TAREFA PEDIDA 1: Reescreva como lista numerada o trecho dos registos que vai da linha que contém "genus: Carex" até à linha que contém "genus: Gentiana", incluindo ambas e omitindo as linhas em branco.

EXCERTO APRESENTADO:
Há traços em comum entre os dez designers que subiram à passerelle de 60 metros pintada de amarelo: muitos repensaram o género e propuseram sobretudo novas formas de masculinidade, ou de neutralidade; outros reciclaram; outros tantos reviveram Ibiza dos anos 1980 (Francisco Pereira) ou os anos 1990 dos Beastie Boys com a eterna Sabotage (Filipe Cerejo). “A questão de género é mais que óbvia, mas sempre o foi na moda. Vejo aqui o género como identidade e uma das premissas que estes designers devem trazer é a individualidade”, comenta Miguel Flor. Identifica neles “uma constante procura do que foi o passado”, uma questão de memória, e “uma moda da sustentabilidade” que ainda tem de ser mais aprofundada.

REGISTOS APRESENTADOS:

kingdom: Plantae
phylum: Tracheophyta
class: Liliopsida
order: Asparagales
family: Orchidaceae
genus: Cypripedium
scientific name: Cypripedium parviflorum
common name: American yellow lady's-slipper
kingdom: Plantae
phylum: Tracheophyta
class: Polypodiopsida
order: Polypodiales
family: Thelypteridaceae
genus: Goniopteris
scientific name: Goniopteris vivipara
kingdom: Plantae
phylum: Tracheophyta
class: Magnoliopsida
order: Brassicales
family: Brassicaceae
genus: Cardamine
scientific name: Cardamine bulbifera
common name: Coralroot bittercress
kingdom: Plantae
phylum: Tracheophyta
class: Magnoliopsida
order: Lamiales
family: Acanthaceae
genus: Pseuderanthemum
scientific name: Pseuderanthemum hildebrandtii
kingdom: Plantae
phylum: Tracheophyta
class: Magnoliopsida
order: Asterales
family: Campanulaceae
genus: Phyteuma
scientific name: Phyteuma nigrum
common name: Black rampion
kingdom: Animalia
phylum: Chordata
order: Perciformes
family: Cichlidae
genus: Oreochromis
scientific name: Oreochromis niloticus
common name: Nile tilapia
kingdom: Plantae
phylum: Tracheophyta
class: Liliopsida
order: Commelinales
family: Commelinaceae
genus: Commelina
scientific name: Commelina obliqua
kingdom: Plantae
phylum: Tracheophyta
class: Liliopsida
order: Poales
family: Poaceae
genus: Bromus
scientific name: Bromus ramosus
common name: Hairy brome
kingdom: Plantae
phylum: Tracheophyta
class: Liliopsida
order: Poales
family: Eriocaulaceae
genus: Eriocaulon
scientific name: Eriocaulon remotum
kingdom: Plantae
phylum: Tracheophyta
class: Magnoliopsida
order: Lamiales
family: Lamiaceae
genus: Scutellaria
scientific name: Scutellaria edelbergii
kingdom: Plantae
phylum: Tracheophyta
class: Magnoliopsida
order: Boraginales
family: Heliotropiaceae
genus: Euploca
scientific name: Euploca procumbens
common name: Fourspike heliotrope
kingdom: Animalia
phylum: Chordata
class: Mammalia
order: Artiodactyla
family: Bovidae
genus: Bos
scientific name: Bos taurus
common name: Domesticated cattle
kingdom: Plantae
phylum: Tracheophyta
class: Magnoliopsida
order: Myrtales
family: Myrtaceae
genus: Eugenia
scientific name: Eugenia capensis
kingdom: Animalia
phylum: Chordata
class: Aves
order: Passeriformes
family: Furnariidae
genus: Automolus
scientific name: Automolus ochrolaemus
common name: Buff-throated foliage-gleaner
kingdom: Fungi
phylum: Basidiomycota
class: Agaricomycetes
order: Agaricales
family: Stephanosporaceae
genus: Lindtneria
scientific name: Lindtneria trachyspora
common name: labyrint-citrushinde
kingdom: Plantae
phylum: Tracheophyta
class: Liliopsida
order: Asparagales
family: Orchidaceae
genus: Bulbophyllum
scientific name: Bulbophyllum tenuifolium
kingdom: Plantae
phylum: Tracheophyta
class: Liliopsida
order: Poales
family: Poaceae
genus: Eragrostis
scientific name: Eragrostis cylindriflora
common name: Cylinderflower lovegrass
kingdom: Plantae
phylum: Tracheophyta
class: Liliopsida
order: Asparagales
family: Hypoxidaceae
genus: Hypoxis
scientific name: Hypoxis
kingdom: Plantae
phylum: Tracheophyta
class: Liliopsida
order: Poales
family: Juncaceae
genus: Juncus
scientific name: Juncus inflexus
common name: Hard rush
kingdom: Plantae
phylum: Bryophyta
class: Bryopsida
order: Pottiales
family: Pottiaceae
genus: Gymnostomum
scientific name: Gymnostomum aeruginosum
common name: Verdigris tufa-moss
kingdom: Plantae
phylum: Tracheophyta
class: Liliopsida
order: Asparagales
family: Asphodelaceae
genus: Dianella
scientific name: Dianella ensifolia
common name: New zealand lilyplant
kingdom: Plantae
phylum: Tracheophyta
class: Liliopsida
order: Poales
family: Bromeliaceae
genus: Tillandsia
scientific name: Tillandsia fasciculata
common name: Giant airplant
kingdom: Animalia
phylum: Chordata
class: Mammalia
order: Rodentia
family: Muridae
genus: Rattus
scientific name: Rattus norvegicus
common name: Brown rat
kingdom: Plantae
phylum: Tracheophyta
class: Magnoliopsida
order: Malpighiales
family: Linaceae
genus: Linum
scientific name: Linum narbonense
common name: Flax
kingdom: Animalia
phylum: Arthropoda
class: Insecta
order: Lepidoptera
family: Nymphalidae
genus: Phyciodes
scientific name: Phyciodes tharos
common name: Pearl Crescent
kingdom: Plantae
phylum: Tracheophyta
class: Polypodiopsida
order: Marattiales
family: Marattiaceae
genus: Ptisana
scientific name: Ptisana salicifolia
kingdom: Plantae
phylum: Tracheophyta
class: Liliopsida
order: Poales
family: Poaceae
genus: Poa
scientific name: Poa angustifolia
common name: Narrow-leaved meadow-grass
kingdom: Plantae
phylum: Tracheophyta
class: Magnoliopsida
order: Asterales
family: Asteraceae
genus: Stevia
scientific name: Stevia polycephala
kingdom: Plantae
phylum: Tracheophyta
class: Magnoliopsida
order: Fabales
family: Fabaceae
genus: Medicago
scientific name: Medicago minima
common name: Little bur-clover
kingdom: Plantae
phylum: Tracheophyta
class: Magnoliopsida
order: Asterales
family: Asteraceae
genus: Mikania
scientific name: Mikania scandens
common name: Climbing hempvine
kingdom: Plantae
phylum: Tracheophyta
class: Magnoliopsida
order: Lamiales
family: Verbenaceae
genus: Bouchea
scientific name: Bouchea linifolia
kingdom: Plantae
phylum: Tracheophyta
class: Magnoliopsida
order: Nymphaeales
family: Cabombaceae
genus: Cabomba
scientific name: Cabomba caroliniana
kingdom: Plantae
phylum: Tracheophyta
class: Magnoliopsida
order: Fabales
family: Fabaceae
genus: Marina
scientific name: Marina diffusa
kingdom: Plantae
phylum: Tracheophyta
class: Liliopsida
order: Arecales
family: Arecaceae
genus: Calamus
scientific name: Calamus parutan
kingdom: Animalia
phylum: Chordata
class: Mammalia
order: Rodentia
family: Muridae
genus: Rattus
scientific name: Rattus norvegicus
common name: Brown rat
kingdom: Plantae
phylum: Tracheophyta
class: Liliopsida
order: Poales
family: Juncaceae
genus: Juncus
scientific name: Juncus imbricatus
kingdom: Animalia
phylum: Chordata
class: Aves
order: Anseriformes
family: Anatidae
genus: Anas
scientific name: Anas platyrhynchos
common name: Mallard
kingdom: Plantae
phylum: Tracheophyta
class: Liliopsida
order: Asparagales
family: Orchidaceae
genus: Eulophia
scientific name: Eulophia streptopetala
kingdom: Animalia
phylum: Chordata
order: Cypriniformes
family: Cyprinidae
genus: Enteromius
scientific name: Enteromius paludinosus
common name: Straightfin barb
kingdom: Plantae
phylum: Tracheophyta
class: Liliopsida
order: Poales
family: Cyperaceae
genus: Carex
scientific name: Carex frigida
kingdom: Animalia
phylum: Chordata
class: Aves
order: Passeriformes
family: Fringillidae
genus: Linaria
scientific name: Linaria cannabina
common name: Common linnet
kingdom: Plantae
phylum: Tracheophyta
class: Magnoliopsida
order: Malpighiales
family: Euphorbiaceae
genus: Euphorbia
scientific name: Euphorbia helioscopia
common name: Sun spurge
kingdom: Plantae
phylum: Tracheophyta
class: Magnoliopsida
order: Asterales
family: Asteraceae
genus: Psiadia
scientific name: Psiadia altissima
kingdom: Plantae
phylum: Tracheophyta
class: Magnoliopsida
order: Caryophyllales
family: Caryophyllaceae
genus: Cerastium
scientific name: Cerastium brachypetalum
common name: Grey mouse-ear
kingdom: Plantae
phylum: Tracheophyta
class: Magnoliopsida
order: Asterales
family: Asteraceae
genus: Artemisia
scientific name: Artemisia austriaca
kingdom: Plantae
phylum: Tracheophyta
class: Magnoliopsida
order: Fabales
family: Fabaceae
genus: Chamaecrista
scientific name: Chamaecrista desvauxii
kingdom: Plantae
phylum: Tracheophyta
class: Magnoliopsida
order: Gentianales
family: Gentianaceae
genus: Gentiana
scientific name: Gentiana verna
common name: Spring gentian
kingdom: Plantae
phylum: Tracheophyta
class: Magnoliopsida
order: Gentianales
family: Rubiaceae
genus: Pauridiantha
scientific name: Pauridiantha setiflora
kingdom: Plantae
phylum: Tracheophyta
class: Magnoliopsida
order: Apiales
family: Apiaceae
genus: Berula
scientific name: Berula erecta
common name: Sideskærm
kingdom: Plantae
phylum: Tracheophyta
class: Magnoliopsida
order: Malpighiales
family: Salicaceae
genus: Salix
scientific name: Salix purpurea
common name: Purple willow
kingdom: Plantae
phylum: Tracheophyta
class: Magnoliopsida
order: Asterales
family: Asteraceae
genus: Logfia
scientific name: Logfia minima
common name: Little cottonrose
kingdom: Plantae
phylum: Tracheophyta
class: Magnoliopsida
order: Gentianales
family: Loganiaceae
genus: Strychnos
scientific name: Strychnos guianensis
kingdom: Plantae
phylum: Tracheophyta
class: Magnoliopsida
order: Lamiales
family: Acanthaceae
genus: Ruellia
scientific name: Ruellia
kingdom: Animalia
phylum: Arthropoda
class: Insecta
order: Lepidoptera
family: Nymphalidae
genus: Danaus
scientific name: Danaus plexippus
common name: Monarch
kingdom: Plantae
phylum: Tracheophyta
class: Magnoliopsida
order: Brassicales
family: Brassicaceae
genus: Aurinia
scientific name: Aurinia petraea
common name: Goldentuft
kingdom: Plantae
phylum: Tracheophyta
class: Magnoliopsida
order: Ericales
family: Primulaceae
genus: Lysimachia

TAREFA PEDIDA 2: Continue o excerto sobre os designers de moda a partir da última frase apresentada.

RESULTADO DO EXERCÍCIO 1:
1. genus: Carex
2. scientific name: Carex frigida
3. kingdom: Animalia
4. phylum: Chordata
5. class: Aves
6. order: Passeriformes
7. family: Fringillidae
8. genus: Linaria
9. scientific name: Linaria cannabina
10. common name: Common linnet
11. kingdom: Plantae
12. phylum: Tracheophyta
13. class: Magnoliopsida
14. order: Malpighiales
15. family: Euphorbiaceae
16. genus: Euphorbia
17. scientific name: Euphorbia helioscopia
18. common name: Sun spurge
19. kingdom: Plantae
20. phylum: Tracheophyta
21. class: Magnoliopsida
22. order: Asterales
23. family: Asteraceae
24. genus: Psiadia
25. scientific name: Psiadia altissima
26. kingdom: Plantae
27. phylum: Tracheophyta
28. class: Magnoliopsida
29. order: Caryophyllales
30. family: Caryophyllaceae
31. genus: Cerastium
32. scientific name: Cerastium brachypetalum
33. common name: Grey mouse-ear
34. kingdom: Plantae
35. phylum: Tracheophyta
36. class: Magnoliopsida
37. order: Asterales
38. family: Asteraceae
39. genus: Artemisia
40. scientific name: Artemisia austriaca
41. kingdom: Plantae
42. phylum: Tracheophyta
43. class: Magnoliopsida
44. order: Fabales
45. family: Fabaceae
46. genus: Chamaecrista
47. scientific name: Chamaecrista desvauxii
48. kingdom: Plantae
49. phylum: Tracheophyta
50. class: Magnoliopsida
51. order: Gentianales
52. family: Gentianaceae
53. genus: Gentiana

RESULTADO DO EXERCÍCIO 2:
É que o Sangue Novo convida a pinceladas gerais sobre o que une os seus concorrentes, finalistas de cursos de design, e os novos traços de mentoria cruzam-se com isso. “Mais do que encaminhá-los, é pôr-lhes um espelho à frente”, comenta Miguel Flor. “Quem queres ser, o que queres ser? És um designer? Queres ser um designer?”, mimetiza. “Que papel vai ter na moda, na roupa em si mas na forma como a moda é vista socialmente?” O júri é também um “medidor de paixão, escolhemos os que estão mais apaixonados pelo que fazem”, resume sobre o que vai além do gosto, da opinião estética ou de trabalho.

"Quase uma encomenda"

Começaram por ser 82 candidaturas, das quais 23 internacionais, para serem escolhidos dez portefólios para serem analisados por um júri que assumiu, desde o primeiro instante, mais do que o papel de juiz, a função de mentor. Assim, as dez colecções apresentadas nesta sexta-feira não são exactamente o que cada um dos futuros designers construiu de raiz, tendo já incorporadas várias (ou muitas) das dicas que três dos cinco jurados – Miguel Flor, Lidija Kolovrat e Veronique Branquinho, aos quais se juntaram para a avaliação final o director da revista Fucking Young!, Adriano Baptista, e o director da escola italiana Polimoda, Danilo Venturi – foram juntando a cada percurso individual; não tanto como uma imposição, mas como possíveis caminhos a seguir.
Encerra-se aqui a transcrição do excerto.